Bakers began to respond by adding more bran and even adding cellulous (wood pulp) to increase the fiber within bread. One of our variety breads was “VIM” in which we added a couple 50 pounds of bags of cellulous to each mixer. I recall it making the dough sticky and almost as hard to machine as rye bread. Another trick was to add sourdough flavoring to the mix to make the bread taste a little more like sourdough bread, which required a two-step mixing process and allowing the “starter” to proof, which took up space and equipment.
Bobrow-Strain ends his story with how white bread, once seen as food for the wealthy and royalty, became equated with “white-trash” and even soul food. Unlike the 70s, today’s bread aisles in supermarkets carry a variety of bread. We now eat bread with more grains or whole wheat that the industrial white bread which I made during my baking years.

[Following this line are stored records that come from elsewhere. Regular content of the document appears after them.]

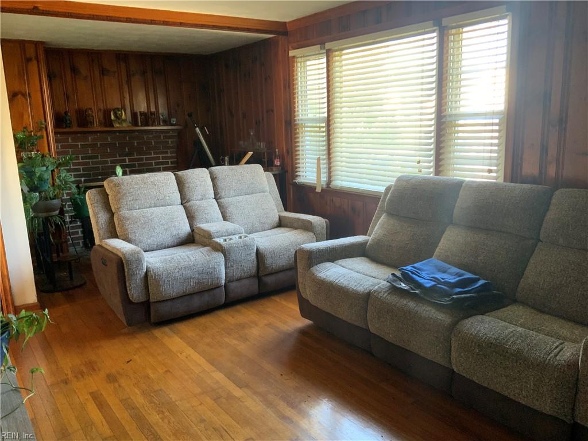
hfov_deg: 61.7
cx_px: 294
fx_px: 493
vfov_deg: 48.2
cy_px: 220
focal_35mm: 29
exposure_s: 1/60
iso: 200
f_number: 1.8
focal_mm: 3
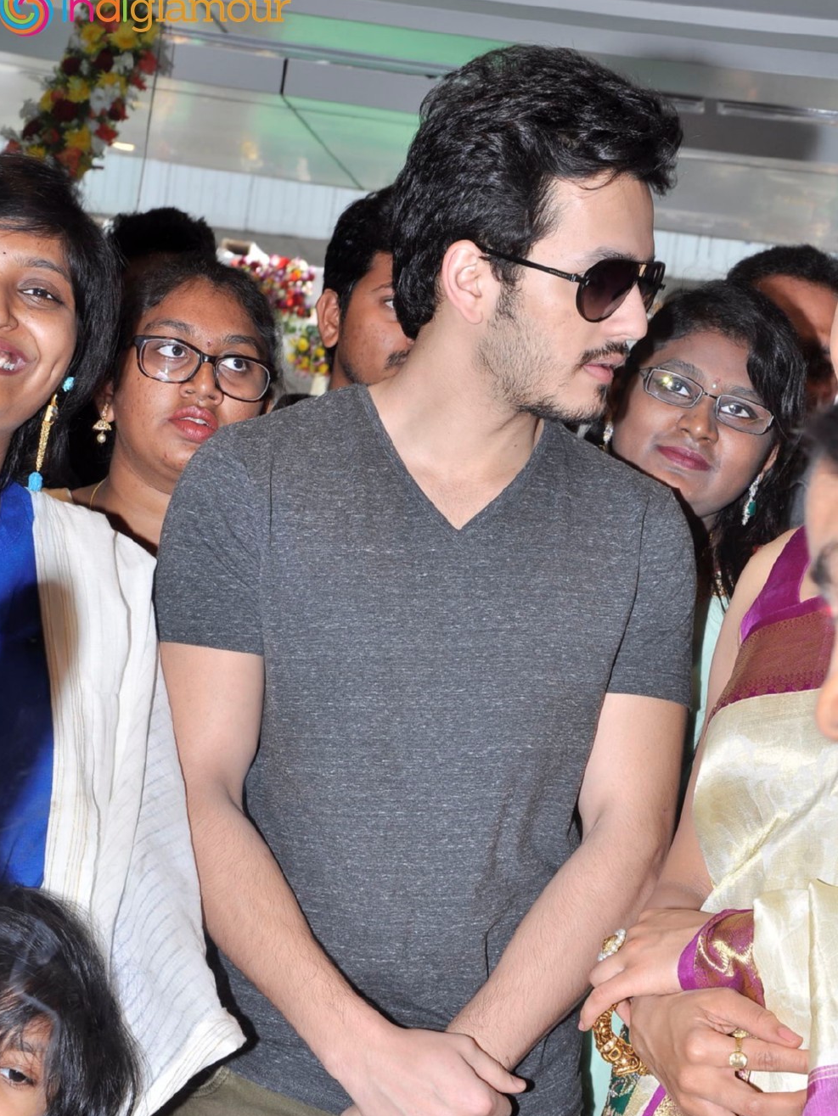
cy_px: 618
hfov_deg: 22.3
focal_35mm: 66
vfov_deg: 29.4
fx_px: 2129
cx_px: 420
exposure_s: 1/125
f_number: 11
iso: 200
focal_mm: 40
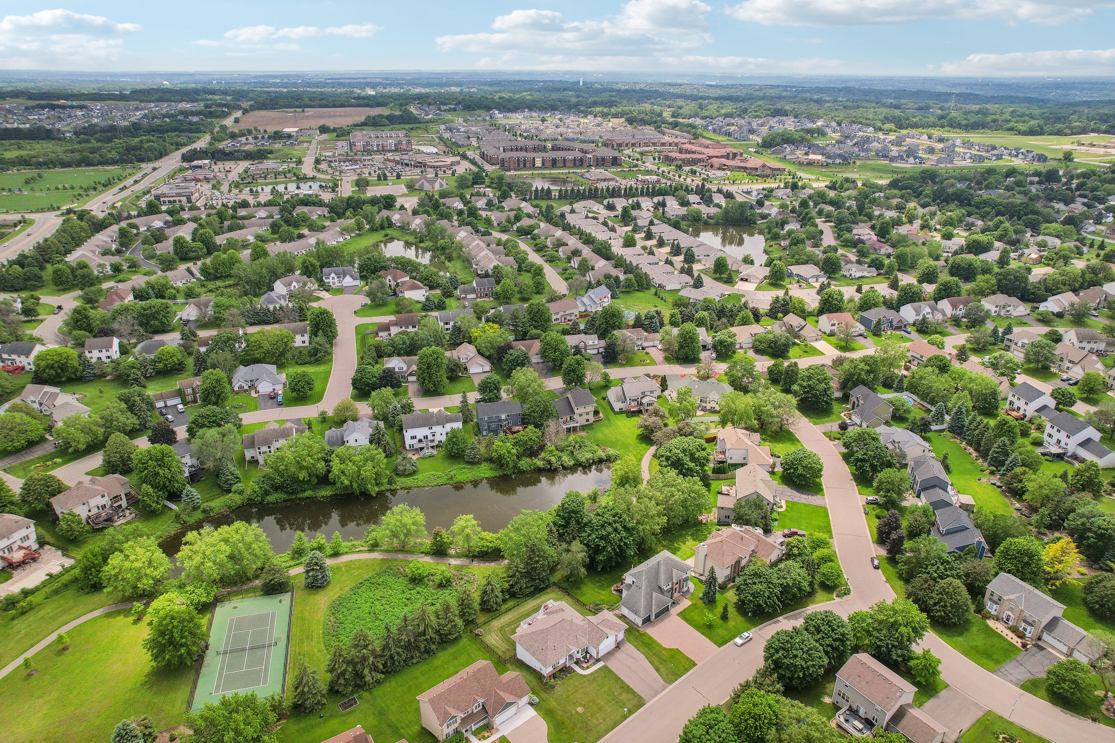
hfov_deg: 78.6
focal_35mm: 22
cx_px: 558
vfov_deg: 57.2
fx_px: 681
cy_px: 372
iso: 100
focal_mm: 8.4
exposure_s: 1/2500
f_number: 2.8
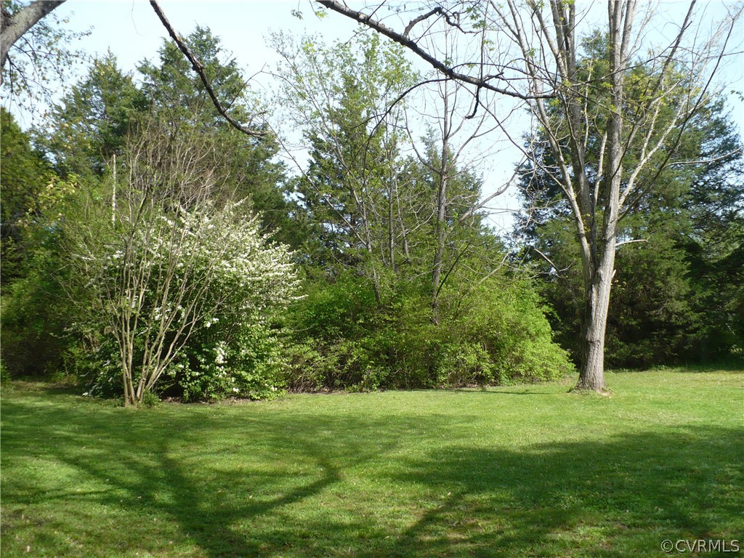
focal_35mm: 37
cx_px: 372
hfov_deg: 50.1
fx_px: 795
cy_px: 279
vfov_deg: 38.7
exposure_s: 1/500
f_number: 2.8
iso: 100
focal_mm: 6.1
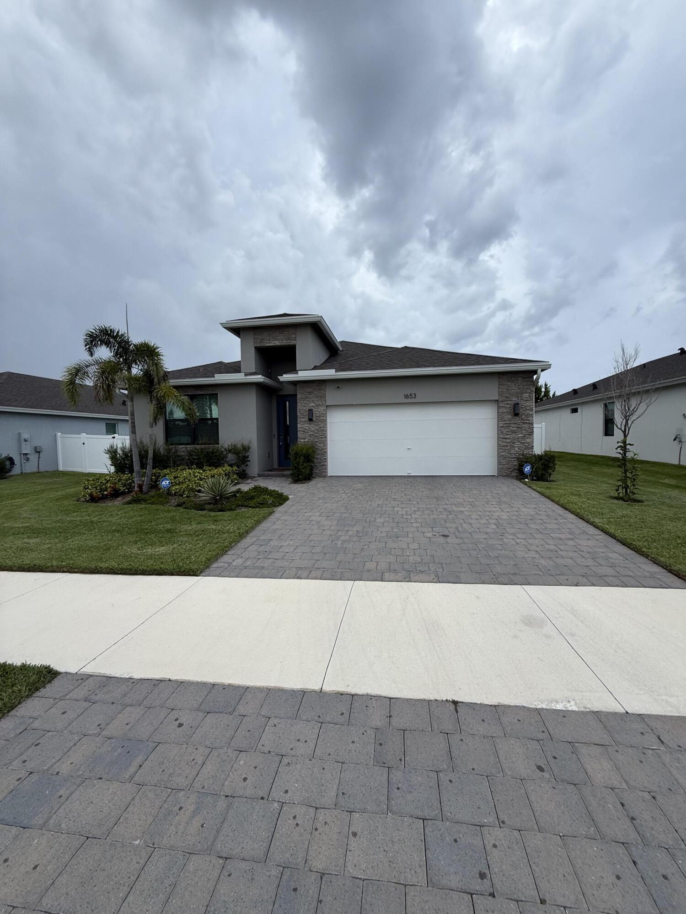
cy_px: 457
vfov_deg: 102.1
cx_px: 343
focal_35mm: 14
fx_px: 370
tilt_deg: -1.3
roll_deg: +0.5
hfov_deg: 85.7
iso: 50
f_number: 2.2
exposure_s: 1/864
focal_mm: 2.22
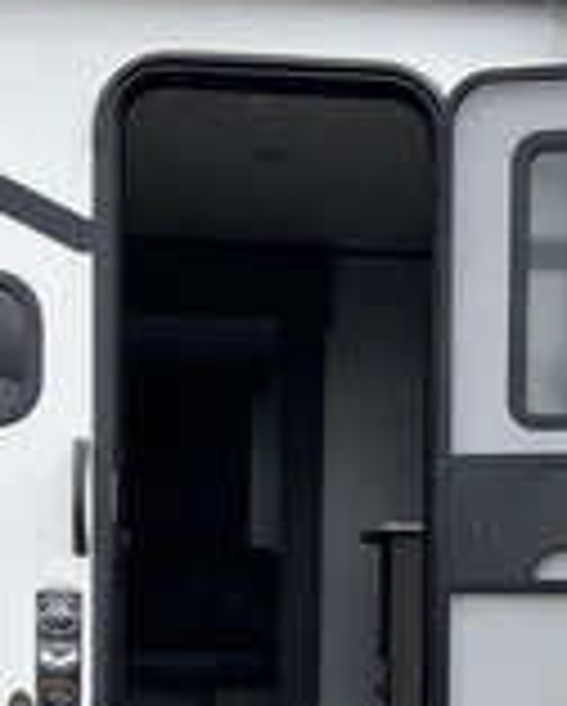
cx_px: 432
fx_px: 1507
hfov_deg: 21.1
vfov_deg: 25.4
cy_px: 657
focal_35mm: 72
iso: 25
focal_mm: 3
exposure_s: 1/962
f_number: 1.8
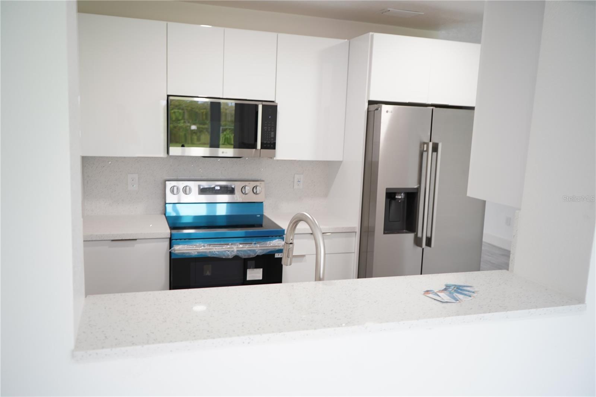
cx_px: 298
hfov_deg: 63.7
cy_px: 198
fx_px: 480
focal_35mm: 29
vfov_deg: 44.9
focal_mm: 29
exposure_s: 1/30
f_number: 3.5
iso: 400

Toward the end of the book, Bobrow-Stain takes us inside Grupo Bimbo, the largest baking company in the world today. Oddly enough, it is a Mexican company who has taken over many of American top bakery labels. I still remember the first time I saw “Bimbo Bread,” which was in Honduras in 2004. Why would anyone use such a label for product, I wondered. Of course, I thought of the word in its negative American slang connotation. In Latin America, Bimbo is the name of a bear mascot.
Conclusion
While I enjoyed this book, I know it appealed to me because of my background in a wholesale bakery. But there is much to learn here, so I recommend it to others. Bobrow-Strain even moves outside of bread to discuss our attempts to “eat healthier” and how Americans (since Sylvester Graham in the early 19th Century) have followed food gurus who promised great things but often failed to deliver. The book is worthwhile for this, alone, in a day in which we seem more susceptible to all kinds of claims that may have little scientific backing. The author also has a love of baking and eating good loaves of bread, so he’s writing about something for which he cares.